_Entries supplied_.
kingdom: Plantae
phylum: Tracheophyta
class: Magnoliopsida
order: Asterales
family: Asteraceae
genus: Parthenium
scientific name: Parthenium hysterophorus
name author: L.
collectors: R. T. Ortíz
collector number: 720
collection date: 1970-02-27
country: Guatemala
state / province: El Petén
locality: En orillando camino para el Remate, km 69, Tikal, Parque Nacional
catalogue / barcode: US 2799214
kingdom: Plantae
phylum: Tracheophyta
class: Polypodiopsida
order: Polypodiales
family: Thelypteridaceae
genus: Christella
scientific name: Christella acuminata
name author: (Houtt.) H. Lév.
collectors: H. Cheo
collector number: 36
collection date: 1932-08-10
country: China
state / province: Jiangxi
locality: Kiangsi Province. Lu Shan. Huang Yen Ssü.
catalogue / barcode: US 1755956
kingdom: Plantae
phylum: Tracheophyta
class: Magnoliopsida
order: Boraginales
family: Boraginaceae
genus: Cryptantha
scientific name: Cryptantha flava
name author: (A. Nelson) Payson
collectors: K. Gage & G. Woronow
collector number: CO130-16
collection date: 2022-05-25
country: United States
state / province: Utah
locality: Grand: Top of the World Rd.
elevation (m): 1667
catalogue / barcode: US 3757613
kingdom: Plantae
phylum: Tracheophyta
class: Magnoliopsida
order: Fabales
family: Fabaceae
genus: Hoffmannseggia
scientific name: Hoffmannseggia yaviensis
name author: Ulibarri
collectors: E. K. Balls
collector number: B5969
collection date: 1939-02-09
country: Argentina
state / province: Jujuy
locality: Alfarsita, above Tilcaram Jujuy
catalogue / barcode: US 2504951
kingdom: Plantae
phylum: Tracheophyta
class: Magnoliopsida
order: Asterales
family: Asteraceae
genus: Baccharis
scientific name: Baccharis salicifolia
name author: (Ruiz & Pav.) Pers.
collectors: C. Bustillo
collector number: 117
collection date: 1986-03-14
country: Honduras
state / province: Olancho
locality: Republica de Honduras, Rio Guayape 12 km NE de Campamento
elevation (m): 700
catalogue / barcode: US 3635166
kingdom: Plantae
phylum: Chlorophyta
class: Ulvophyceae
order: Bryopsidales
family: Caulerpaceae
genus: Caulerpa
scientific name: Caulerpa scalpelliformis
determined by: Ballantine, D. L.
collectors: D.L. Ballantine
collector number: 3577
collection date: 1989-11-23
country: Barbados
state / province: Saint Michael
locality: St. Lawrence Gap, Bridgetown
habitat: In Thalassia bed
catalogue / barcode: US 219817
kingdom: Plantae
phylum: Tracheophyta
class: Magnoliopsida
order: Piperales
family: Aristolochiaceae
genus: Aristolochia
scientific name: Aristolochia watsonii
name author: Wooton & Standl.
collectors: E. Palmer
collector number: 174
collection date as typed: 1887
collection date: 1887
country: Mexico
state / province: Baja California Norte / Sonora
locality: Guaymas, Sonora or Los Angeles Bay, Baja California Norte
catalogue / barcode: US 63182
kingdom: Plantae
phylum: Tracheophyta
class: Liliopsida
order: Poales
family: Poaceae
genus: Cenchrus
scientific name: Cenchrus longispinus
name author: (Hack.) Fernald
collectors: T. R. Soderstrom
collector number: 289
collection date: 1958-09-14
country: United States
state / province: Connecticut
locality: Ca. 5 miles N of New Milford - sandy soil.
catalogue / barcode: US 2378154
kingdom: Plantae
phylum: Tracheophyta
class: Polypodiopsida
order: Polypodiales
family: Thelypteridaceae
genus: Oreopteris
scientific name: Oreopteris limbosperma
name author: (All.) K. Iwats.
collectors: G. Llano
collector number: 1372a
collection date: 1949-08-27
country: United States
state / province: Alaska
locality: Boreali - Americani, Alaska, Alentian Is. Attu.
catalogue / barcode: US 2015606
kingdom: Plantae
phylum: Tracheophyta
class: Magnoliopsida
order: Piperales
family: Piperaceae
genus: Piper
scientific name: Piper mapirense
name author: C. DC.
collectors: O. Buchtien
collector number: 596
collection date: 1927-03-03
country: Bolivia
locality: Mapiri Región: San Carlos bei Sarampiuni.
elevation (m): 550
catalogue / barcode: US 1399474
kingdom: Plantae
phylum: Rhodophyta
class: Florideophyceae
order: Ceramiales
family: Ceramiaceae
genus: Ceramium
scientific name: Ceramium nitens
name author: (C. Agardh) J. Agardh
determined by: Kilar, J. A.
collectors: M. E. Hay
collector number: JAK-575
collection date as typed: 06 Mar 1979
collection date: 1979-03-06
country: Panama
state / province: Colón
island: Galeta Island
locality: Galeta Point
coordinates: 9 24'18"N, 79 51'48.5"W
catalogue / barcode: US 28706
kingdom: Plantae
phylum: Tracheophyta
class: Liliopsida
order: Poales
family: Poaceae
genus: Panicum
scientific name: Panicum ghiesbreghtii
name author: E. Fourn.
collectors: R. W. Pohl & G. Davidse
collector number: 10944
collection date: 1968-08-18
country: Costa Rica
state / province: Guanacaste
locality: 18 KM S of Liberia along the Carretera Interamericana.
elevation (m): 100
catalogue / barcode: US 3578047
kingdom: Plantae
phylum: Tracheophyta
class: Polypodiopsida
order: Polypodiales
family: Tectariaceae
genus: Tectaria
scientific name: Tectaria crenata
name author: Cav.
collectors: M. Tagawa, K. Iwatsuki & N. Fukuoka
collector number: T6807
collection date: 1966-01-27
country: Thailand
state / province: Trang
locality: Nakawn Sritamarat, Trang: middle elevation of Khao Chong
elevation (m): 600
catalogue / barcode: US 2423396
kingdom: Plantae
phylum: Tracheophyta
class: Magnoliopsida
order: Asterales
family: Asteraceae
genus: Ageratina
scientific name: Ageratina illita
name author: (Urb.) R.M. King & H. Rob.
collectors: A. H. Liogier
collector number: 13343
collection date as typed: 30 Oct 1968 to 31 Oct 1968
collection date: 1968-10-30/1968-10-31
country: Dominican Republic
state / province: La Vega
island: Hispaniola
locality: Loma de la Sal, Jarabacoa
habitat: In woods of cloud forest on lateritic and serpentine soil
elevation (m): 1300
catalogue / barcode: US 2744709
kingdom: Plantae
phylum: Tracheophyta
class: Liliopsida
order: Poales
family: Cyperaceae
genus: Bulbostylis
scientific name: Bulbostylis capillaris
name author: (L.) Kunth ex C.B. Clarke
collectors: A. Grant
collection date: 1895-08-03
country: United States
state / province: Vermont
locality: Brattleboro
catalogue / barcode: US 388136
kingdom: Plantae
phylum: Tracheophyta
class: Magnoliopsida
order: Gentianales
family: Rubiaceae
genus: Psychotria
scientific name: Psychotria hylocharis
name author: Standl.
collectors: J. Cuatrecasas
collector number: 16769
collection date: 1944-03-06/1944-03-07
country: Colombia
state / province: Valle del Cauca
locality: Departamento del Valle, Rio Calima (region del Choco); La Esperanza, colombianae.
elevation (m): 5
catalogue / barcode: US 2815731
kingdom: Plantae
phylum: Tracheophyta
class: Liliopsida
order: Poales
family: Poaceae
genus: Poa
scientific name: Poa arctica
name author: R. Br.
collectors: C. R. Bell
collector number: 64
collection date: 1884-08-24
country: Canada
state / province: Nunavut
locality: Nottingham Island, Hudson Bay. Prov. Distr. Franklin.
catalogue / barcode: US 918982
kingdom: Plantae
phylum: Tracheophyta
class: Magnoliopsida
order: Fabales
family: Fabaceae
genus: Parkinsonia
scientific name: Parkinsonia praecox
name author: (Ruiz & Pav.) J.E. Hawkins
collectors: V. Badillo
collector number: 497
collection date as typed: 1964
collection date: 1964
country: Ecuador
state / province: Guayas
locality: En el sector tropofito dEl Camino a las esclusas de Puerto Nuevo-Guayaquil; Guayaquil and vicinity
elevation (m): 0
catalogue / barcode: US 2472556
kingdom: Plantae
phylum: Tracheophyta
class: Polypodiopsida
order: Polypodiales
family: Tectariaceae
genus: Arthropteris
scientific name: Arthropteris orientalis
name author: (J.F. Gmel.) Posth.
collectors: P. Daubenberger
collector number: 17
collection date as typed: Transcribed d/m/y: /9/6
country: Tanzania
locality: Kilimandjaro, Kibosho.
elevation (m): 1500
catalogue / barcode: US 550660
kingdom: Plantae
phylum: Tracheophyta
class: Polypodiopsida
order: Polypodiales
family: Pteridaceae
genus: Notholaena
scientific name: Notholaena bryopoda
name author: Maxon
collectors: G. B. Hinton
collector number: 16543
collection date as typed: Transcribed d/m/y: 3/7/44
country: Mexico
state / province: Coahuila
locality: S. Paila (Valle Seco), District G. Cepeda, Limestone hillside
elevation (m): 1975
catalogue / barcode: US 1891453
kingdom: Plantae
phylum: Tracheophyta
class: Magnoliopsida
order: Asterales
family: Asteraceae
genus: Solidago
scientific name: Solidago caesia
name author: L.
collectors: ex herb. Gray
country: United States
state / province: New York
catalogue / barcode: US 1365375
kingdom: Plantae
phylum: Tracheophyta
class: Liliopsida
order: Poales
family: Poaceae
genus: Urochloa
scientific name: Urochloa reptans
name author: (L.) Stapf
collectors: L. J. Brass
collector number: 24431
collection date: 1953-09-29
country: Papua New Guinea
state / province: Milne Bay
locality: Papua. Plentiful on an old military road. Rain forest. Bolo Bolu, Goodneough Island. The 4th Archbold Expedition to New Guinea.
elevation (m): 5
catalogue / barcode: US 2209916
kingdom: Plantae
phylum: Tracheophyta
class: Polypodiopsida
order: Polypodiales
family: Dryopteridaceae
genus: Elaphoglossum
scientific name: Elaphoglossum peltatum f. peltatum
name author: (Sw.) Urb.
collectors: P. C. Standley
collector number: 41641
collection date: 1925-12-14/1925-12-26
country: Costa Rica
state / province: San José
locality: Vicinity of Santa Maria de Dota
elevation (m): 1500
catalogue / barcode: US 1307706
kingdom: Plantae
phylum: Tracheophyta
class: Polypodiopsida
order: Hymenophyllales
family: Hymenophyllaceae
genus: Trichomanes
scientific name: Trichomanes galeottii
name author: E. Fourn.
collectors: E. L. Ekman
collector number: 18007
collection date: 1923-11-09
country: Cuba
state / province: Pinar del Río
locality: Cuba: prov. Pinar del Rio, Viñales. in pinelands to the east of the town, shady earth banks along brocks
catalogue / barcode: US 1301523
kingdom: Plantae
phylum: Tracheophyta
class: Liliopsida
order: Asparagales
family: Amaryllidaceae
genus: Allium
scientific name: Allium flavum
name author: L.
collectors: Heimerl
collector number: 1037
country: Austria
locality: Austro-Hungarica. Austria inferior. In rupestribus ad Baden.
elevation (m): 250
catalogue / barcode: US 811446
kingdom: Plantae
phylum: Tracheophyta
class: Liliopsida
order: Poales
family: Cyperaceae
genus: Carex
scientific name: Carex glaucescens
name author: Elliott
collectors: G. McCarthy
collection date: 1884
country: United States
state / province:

_Written request_.
Reproduce the part of the material that opens with the line containing "country: Canada" and closes with the line containing "genus: Arthropteris", including both of those lines.

_Solution for this problem_.
country: Canada
state / province: Nunavut
locality: Nottingham Island, Hudson Bay. Prov. Distr. Franklin.
catalogue / barcode: US 918982
kingdom: Plantae
phylum: Tracheophyta
class: Magnoliopsida
order: Fabales
family: Fabaceae
genus: Parkinsonia
scientific name: Parkinsonia praecox
name author: (Ruiz & Pav.) J.E. Hawkins
collectors: V. Badillo
collector number: 497
collection date as typed: 1964
collection date: 1964
country: Ecuador
state / province: Guayas
locality: En el sector tropofito dEl Camino a las esclusas de Puerto Nuevo-Guayaquil; Guayaquil and vicinity
elevation (m): 0
catalogue / barcode: US 2472556
kingdom: Plantae
phylum: Tracheophyta
class: Polypodiopsida
order: Polypodiales
family: Tectariaceae
genus: Arthropteris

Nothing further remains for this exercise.